You may even do neat stuff like resolve collisions within the open hash desk by displacing the oldest UTXO and as soon as you have gone “far sufficient” flush. The desk may run extraordinarily near fully full always.
I am personally keen on cuckoo tables. The place each merchandise has a small variety of potential places like two random buckets which every maintain four gadgets and if these places are full you decide one, insert the merchandise there, bump what was in that slot into one in every of its various places.
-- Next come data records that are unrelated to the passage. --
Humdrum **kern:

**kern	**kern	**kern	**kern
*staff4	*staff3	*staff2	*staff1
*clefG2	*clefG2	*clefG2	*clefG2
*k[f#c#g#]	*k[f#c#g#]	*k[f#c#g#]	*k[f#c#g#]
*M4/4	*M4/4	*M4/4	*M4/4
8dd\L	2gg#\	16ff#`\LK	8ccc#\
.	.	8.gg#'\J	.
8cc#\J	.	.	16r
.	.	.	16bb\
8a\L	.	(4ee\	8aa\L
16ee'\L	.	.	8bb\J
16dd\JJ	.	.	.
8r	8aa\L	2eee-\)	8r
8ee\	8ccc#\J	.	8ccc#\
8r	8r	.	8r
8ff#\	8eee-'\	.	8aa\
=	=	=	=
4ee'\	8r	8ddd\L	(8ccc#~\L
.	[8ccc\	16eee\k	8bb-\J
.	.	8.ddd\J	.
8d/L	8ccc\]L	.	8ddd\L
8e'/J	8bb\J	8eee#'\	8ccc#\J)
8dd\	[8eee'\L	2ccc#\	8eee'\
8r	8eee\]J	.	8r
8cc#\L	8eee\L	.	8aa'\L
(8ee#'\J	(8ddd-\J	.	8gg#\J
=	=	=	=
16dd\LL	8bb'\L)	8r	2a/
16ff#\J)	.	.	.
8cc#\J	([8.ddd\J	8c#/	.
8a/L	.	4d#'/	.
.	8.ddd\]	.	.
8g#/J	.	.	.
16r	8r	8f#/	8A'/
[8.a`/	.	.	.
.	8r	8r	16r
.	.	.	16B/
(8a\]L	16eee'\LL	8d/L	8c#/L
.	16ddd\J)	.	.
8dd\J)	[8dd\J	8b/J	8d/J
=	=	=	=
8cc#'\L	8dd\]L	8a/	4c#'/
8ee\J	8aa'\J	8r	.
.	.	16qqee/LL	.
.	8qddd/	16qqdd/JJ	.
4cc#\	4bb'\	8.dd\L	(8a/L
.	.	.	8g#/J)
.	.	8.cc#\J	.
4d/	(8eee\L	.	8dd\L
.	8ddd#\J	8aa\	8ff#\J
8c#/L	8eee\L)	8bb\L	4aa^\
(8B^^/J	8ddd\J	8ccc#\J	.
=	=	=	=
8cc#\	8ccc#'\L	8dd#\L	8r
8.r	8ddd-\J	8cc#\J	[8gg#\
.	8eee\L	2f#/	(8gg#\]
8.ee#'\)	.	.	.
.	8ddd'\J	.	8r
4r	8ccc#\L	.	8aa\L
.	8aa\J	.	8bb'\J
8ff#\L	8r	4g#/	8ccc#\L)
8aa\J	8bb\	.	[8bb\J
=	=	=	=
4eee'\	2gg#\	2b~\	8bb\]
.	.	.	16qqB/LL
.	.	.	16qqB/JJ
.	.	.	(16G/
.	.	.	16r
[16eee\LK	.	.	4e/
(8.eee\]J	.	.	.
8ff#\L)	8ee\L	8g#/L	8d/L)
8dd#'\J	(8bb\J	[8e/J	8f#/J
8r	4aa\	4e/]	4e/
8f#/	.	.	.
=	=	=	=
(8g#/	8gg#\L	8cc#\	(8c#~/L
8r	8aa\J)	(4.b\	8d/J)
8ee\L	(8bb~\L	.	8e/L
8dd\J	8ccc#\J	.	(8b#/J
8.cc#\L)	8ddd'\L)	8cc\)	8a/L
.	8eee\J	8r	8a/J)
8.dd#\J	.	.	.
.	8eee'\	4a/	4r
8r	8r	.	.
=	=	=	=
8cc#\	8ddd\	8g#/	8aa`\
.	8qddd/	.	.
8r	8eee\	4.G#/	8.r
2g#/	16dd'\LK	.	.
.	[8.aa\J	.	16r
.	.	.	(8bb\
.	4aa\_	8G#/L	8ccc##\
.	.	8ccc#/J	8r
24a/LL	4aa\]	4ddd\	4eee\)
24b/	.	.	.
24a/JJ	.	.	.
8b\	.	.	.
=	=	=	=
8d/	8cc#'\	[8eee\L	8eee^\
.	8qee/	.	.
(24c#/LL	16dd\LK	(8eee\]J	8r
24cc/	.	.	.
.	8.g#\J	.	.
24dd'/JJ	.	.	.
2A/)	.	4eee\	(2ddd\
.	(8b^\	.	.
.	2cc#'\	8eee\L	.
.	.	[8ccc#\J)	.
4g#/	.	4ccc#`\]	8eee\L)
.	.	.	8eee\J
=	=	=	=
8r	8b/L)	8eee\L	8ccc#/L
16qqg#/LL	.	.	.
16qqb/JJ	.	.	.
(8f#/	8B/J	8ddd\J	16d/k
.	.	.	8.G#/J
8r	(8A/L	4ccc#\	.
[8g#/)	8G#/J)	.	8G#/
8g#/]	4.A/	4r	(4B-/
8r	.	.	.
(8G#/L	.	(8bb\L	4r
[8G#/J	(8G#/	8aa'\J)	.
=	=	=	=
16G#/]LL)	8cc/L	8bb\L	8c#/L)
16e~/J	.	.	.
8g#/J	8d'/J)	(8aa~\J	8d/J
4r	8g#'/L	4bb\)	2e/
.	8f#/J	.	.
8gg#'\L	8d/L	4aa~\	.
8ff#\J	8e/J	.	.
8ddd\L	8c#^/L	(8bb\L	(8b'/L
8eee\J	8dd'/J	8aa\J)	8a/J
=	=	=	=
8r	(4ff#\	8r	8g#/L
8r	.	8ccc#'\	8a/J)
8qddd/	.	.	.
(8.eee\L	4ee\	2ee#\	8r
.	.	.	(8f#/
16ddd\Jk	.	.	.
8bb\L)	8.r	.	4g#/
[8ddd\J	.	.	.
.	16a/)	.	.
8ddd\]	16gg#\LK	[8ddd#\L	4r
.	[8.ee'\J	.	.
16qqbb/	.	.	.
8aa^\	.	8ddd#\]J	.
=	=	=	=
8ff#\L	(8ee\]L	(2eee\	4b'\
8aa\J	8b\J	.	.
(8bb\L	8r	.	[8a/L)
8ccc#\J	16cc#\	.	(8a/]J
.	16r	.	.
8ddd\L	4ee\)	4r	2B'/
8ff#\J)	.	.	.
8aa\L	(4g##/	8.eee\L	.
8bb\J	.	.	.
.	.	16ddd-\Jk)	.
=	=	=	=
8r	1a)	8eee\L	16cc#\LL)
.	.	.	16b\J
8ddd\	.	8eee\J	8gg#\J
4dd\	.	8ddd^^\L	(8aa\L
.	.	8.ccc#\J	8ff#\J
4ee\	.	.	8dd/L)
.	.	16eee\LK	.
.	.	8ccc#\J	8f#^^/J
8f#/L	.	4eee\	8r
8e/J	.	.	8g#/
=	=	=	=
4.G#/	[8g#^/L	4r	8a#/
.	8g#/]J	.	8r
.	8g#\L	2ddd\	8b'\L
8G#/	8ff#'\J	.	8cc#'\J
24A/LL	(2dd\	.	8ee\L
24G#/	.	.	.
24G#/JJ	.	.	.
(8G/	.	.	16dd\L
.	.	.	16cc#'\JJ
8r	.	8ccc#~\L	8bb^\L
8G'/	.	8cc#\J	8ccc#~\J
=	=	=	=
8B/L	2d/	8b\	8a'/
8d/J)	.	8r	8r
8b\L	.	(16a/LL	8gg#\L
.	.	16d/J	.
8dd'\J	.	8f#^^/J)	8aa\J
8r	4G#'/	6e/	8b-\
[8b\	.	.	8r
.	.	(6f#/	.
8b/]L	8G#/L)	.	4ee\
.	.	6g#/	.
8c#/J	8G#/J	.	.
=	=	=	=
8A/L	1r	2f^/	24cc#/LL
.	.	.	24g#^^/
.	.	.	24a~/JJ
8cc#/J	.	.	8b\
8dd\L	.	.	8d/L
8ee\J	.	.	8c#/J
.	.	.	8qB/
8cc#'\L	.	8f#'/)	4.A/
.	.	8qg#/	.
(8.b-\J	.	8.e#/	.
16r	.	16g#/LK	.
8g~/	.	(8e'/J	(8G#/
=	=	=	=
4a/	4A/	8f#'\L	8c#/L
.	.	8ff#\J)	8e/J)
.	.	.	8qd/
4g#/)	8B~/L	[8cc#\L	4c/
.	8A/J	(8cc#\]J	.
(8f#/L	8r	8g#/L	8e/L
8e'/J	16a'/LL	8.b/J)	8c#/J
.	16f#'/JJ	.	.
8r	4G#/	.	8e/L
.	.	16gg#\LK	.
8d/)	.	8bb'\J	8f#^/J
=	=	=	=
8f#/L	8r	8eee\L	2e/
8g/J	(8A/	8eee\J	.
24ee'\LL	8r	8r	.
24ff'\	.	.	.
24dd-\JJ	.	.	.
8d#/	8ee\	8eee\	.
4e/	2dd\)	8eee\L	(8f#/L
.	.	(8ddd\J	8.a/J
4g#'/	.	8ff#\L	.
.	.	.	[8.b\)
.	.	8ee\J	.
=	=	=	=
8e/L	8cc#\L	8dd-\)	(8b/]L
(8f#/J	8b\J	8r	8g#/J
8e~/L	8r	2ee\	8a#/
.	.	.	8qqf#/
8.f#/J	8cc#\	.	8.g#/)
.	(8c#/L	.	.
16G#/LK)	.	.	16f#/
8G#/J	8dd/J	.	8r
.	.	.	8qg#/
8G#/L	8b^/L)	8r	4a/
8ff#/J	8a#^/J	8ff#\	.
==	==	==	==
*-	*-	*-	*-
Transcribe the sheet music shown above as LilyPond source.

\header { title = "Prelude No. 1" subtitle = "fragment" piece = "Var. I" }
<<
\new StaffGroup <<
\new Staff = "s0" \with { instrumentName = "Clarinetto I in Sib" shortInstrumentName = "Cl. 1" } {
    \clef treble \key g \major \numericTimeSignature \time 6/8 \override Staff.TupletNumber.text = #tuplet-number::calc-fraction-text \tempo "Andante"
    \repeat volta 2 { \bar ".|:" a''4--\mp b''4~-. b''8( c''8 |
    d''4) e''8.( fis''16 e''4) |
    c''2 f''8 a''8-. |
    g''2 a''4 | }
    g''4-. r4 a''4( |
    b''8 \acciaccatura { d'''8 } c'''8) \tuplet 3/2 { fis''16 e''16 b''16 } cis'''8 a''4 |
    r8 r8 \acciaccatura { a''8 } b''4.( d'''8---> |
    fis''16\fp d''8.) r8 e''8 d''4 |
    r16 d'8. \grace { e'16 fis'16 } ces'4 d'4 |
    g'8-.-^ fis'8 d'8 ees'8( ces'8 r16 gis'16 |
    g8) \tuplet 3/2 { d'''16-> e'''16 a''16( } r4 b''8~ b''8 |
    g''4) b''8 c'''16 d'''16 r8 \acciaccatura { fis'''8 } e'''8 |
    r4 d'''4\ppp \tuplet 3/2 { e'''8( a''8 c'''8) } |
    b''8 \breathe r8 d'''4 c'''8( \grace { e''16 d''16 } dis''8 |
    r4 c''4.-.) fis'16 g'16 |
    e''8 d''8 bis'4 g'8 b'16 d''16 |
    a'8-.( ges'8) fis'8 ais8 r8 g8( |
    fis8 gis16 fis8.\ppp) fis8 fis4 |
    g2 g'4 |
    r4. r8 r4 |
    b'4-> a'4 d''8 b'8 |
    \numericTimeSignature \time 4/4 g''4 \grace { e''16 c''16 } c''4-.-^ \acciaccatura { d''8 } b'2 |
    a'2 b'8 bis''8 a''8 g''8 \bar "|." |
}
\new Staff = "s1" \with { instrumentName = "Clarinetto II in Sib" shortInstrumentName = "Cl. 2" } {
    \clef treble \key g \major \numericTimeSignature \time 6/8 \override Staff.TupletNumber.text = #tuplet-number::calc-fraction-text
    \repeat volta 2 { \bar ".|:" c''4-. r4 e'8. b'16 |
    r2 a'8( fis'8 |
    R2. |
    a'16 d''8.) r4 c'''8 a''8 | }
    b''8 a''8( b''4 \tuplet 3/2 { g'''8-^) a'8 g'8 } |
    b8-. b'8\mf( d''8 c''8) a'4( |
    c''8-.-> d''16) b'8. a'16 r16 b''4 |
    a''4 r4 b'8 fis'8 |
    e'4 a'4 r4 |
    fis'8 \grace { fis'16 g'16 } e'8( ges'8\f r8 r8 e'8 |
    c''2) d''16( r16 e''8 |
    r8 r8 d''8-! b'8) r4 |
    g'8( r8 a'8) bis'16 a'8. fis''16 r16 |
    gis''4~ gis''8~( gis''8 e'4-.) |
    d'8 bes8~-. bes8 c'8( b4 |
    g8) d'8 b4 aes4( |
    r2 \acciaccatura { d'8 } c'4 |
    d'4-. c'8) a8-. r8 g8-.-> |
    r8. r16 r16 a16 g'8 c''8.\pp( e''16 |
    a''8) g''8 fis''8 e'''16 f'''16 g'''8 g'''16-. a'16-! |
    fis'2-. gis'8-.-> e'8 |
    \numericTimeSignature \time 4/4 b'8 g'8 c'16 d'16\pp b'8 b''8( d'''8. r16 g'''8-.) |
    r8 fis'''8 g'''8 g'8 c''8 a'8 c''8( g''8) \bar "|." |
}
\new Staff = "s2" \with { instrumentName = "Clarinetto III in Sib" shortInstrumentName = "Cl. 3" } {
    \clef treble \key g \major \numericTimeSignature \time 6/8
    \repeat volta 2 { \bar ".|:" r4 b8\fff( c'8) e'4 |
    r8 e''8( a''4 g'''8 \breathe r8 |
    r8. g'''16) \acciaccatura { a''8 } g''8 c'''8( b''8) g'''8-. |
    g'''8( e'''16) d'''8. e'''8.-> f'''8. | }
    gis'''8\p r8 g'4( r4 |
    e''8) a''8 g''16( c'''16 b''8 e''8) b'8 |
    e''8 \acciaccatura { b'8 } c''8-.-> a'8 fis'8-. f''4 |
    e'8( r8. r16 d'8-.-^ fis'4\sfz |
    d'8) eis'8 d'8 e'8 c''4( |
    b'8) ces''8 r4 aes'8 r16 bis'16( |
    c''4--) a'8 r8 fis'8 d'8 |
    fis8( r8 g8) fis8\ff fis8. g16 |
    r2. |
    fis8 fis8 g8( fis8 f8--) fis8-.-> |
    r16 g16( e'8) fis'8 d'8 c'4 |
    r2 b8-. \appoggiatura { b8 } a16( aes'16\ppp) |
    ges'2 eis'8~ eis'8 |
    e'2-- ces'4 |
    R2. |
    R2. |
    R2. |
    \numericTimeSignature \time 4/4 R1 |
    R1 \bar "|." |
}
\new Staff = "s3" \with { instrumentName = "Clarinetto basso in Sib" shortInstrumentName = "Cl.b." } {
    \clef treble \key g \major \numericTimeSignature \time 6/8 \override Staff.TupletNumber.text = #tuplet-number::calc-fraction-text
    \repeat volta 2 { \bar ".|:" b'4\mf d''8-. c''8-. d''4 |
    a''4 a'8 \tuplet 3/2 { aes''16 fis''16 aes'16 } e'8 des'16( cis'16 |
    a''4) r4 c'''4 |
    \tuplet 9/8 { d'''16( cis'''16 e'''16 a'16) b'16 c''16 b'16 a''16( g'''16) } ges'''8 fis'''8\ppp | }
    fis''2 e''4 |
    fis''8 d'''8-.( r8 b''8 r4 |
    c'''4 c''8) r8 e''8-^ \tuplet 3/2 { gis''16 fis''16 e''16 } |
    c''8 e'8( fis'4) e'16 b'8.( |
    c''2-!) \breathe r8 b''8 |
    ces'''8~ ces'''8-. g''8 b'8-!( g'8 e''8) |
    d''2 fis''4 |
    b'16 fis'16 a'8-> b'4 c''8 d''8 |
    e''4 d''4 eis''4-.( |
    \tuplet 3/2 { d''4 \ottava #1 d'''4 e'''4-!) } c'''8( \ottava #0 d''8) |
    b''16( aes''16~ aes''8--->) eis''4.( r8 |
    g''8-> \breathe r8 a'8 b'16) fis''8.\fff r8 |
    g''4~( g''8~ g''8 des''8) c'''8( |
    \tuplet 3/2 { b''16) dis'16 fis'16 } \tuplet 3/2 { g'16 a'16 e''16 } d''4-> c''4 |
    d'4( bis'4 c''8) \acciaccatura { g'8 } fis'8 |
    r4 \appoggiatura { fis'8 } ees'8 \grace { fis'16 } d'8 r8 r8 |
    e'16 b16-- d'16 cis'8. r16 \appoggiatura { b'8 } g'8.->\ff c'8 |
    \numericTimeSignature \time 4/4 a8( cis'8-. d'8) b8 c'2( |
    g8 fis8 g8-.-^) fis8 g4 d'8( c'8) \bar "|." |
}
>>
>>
If the desk has a bit of slack (not more than ~95% full for two buckets of four gadgets for instance) then it is at all times profitable at discovering an empty slot after a number of kicks. Lookup is extraordinarily quick because you solely must do two random reminiscence accesses. There are a bunch of various designs although most are finest when you possibly can hold the desk <50% full however the cuckoo design is straightforward to take as much as arbritarily excessive fullness.
The STL units that Bitcoin makes use of are a hash desk, however collisions are resolved by having every entry within the hash desk be a linked record, so each entry includes a number of pointer chases and each insertion takes a malloc.
(This query was answered by gmaxwell on IRC. It has been paraphrased and any errors are my very own.)